Photo by Jess Hopf

Coral reefs are one of the most diverse ecosystems on our planet, but they are also one of the most fragile. Susceptible to coral bleaching, climate change, and other forms of pollution, all we can do now is watch and hope for a miracle. Protecting our oceans has become a more common trend than we think. 

The Oregon State University Hatfield Marine Science Center (HMSC) did a Research Seminar on marine protected areas in a dynamic and changing world on the 19th of November. Due to Covid, it had to be a virtual seminar but the speaker, Jess Hopf a Ph.D., Postdoctoral Scholar at Oregon State University, made it very interesting and informative. She uses case studies to explain the changes marine ecosystems have been facing, and how protecting them is important. These studies take place in both the United States California coast and in Australia’s Great Barrier Reef area.

The oceans are one of the last frontiers on our planet. Very little of it has been explored and every year we find out more and more extraordinary things about it. One of the most astonishing things that I learned was that there are coral reefs in the Arctic Ocean. They can be just as beautiful as the reefs in Australia, but another thing they have in common is that they are being affected by coral bleaching and other climate change effects. It makes you want to think that there is no chance for these ecosystems to thrive once again. But after listening to this seminar, and the positivity it spread, I know we have a chance to save our most fragile ecosystems: the coral reefs.  

Photo by Jess Hopf

Hopf split the talk into two parts, first is the biology of fish and other organisms, and the second on reserves and protecting marine ecosystems. She starts her seminar with positive news that over the last decade marine reserves and protected areas have been steadily increasing. 7.7% of our world’s oceans are Marine Protected Areas (MPA) and 2.8% are no-take areas and reserves where it is illegal to take and destroy habitat and resources in these areas. These reserves and MPAs allow targeted species such as bass and tuna to recover their numbers. They also have increased biodiversity and healthier habitats. They are primarily a conservation and management strategy that is used all over the world to help promote biodiversity, fish populations, and how climate change can affect these marine areas. 

The reserves and MPAs are created after modeling theories where they can predict certain outcomes and data analysis where they are able to tell us what is affecting these areas and what we need to do to keep them stable. These techniques help scientists be adaptive in their management strategies in this changing world. One event they look for that can happen every three through six years is a recruitment event. This is the time period where fish settle in a certain area such as a coral reef. This gives scientists a chance to increase a species population by protecting larvae and the young. These types of projects will not show results the first time around but they have the ability to save a species. 

Photo by Kawika Chetron

So what areas deserve protection? Well in my opinion all coral reefs should be under an MPA but this is a hard task to achieve. Hopf explained that places like the Keppel Islands of the Great Barrier Reef, are more susceptible to disturbances and should receive protection. To keep the population diversity and the habitat healthy, it is good to protect both disturbed and undisturbed areas just to mix things up. If we were to only protect disturbed areas the more pristine and healthy sites will then become the brunt of exploitation. 

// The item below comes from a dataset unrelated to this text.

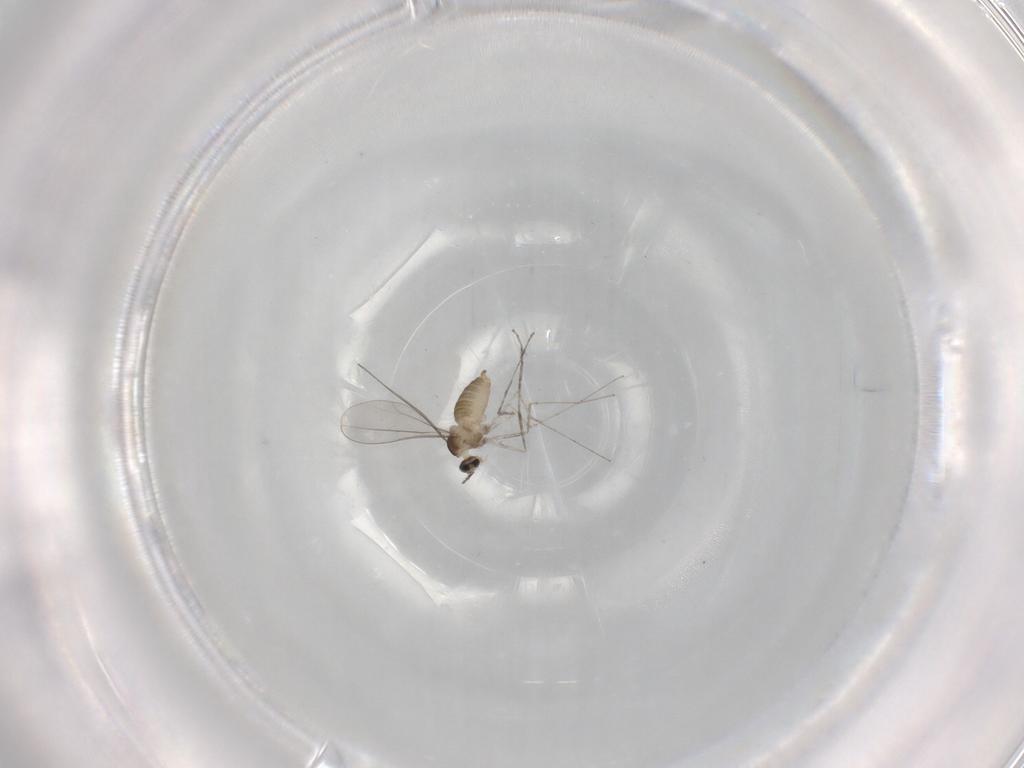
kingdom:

Hopf gave us the positives of MPAs and reserves. She also gave us the importance of protecting not just susceptible areas. It will take time for the MPAs to show their benefits but when that time comes it will be a win for the coral reefs and the species that live in them. Overall, this was a great seminar to attend. It gives those who are worried about the destruction of the world’s coral reefs, a sense that we as humans, may change. Creating a more sustainable world where fewer species are vulnerable will always take time. But if we start now I know that we can allow future generations to grow up and experience the wonderful natural features this world has to offer. That is a future I am willing to fight for.    

Now, comes the focus of Hopf’s presentation; how does climate change affect these MPA and reserves? Well, Hopf continued to remain positive that MPAs still have the ability to increase species populations and save them from extinction. She shifted gears from American reefs to her specific case study in the Great Barrier Reef of Australia. 33% of the Great Barrier Reef is in an MPA. Hopf’s biggest concerns for these areas are tropical storms, crown-of-thorns or coral-eating starfish, and coral bleaching.  The main species in the case study is the coral trout. When Hopf saw major disturbances in the reef, such as coral bleaching and flooding, there was a decline in the trout population. If a population of coral trout is not in an MPA, then most of them are of a younger age which leaves them vulnerable to disturbances. This can lower the reproductivity of that population leading to its possible extinction. When a population is in a reserve or MPA it creates an age structure that can keep a population stable and less likely to collapse due to disturbances.